When Sascha Green goes to Costco, she buys ground pork, turkey and chicken breasts for a week of dinners. And then she gets steak for her face.
It may seem gross, but beef tallow — rendered fat from around a cow’s organs — has become a popular ingredient in cosmetic products. Customers swear by its natural moisturizing properties while businesses have begun selling tallow-based creams to meet the demand. But dermatologists warn that just because something’s natural doesn’t mean you should put it on your face.
“I give it a thumbs down from the scientific and dermatologic perspective,” said Dr. Zakia Rahman, a clinical professor of dermatology at Stanford University School of Medicine. “It could potentially cause acne flares or cause irritation.”
Still, many people swear by its benefits. Last year, Ms. Green, 28, stopped spending a fortune on a litany of skin care products when she started seeing TikToks from people promoting what they described as a natural miracle ingredient that’s cheaper than Sephora products.
“I made my own to start, just by getting meat from Costco and stripping the fat off the meat and rendering it,” said Ms. Green, who lives in Hillsdale, Ind., about 70 miles west of Indianapolis.
In a video documenting her process, she cooked the fat repeatedly with water and salt, removing brown-colored impurities until she was left with a white, waxy disk. She then whipped it up with essential oils and declared it ready.
The way Ms. Green talks about tallow you would think she’s describing a magical drug — not an ingredient that most butchers discard. Before bed? Ms. Green turns to tallow. Bug bites? Tallow. Rashes? Dry skin? Bad burns? Lather on the beef-based ointments.
Tallow face creams appear to work for many people like Rachel Ogden, 48, of Middle Tennessee, who said she has had bad reactions to commercial beauty products. Within a minute of applying tallow, she said, her skin goes from “dry” to almost “greasy” to fully “nourished.”
Tallow has been in the news lately. Robert F. Kennedy, President-elect Donald J. Trump’s pick to lead the Department of Health and Human Services, is a prominent promoter of cooking tallow. On podcasts, he regularly advocates for cooking with it and even sells hats that say “MAKE FRYING OIL TALLOW AGAIN.”
Cooking tallow and skin care tallow are slightly different. Cooking tallow can refer to a wide array of rendered fats while skin care tallow is usually rendered beef suet, or fat from around the cow’s kidney.

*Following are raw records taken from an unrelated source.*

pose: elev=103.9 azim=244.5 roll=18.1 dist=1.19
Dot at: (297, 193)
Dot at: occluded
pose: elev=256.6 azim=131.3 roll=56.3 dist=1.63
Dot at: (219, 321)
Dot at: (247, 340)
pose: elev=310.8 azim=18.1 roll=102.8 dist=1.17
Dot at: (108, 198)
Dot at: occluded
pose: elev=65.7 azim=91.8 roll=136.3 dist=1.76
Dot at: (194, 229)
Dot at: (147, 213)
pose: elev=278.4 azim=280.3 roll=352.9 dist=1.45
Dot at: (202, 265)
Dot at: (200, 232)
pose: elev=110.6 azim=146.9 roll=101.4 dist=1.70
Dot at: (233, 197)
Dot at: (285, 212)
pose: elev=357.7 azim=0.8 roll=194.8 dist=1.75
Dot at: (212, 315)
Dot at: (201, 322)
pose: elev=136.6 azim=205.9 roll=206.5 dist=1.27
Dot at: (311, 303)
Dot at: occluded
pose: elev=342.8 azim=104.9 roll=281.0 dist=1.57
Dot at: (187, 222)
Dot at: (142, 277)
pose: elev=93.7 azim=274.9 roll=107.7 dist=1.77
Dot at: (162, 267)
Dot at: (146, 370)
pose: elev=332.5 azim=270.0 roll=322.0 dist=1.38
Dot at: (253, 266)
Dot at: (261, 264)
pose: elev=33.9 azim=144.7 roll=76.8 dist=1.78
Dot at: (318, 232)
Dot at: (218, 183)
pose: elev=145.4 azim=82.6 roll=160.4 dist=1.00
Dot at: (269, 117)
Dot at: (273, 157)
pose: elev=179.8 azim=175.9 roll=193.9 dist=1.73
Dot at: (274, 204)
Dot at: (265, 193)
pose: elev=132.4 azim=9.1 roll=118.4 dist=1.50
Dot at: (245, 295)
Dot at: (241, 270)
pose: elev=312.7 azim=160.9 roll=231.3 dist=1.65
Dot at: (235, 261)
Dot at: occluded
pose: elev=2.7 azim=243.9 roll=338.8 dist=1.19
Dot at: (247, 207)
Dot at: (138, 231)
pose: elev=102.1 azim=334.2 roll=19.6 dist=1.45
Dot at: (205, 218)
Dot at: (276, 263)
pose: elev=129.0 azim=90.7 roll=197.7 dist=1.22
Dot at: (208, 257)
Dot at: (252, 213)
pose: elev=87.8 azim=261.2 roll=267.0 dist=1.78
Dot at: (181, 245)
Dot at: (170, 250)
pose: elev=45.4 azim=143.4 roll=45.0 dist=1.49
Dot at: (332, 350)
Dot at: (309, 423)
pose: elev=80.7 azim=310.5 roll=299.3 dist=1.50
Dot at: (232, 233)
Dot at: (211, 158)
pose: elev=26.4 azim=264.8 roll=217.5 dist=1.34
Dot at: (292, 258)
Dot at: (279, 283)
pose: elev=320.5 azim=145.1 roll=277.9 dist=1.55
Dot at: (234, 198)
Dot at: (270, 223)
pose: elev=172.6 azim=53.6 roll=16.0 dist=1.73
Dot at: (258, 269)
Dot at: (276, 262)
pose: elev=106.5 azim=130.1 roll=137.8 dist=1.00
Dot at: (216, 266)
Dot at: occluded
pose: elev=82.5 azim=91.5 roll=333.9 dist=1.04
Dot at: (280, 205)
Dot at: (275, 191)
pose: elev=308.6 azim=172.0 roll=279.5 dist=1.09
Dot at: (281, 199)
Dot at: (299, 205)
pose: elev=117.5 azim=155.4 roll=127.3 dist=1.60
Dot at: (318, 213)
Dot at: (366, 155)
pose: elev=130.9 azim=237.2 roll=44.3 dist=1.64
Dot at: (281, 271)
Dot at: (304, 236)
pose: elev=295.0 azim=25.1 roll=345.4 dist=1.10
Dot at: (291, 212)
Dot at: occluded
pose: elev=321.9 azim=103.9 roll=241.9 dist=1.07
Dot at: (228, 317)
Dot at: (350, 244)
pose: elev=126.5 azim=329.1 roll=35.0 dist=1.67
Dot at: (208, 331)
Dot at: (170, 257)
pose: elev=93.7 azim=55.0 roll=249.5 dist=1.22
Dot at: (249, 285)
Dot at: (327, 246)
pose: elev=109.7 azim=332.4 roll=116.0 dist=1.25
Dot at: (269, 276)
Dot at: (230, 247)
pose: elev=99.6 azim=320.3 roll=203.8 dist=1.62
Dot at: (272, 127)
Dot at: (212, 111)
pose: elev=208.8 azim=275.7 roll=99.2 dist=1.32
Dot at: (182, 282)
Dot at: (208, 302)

Searching “beef tallow” on TikTok produces a smorgasbord of content from the past year. Influencers with tens of thousands of followers advertise the natural ingredient while smaller creators, like Ms. Green, share testimonials for tallow products.
Not everyone is on board, though.
Face creams, said Dr. Rahman, the dermatology professor, should have a higher percentage of linoleic acid, a polyunsaturated fatty acid, than oleic acid, monounsaturated fatty acid. But Beef tallow has the opposite: It is 47 percent oleic acid while only 3 percent linoleic acid.
Dr. Mary L. Stevenson, a dermatologic surgeon and an associate professor of dermatology at NYU Langone Health, also said that tallow can cause acne and “should generally not be used on the face.”
“There is little data for it, and there are so many alternative options,” she wrote in an email. “I do not recommend it to patients.”
But tallow’s controversy has partly fueled its popularity, and now beef fat face products are everywhere. There are dozens of businesses that sell tallow-based creams and even farms have taken note.
On her 1,800-acre ranch in rural Northern California, Mary Heffernan, 46, melts suet in large crockpots until she is left with a wax block that resembles flan. She whips up the rendered fat with essential oils and swirls it into jars.
Ms. Heffernan has sold premium cuts of beef from her ranch, Five Marys in Siskiyou County, Calif., for a decade. But it wasn’t until January when she discovered that suet, which is usually tossed out with the cow’s carcass, can be one of the most profitable parts of the animal.
“Thanks to TikTok and social media for really promoting tallow as trendy,” she said. “When we released it on our website, we sold $42,000 in tallow overnight. Sold out.”
The margins on her $16 jars of beef tallow cream are great, she said. They sell 2,000 jars in a slow month, leading her husband, Brian, to jokingly wonder why they still sell beef.
Morgan Helm, 24, lives in Manhattan and works in finance. She ordered her first tallow-based cosmetic product in January when she learned about it on a podcast. Now, tallow is all she uses to moisturize her face.
“I’ve noticed such a huge difference,” Ms. Helm said. Bumps on her body “completely go away,” and when she travels without her Toups & Co Organics grass-fed tallow balm she notices skin irritation.
“Smelling a little beefy,” she said, “might just be the cost of having a glowing face.”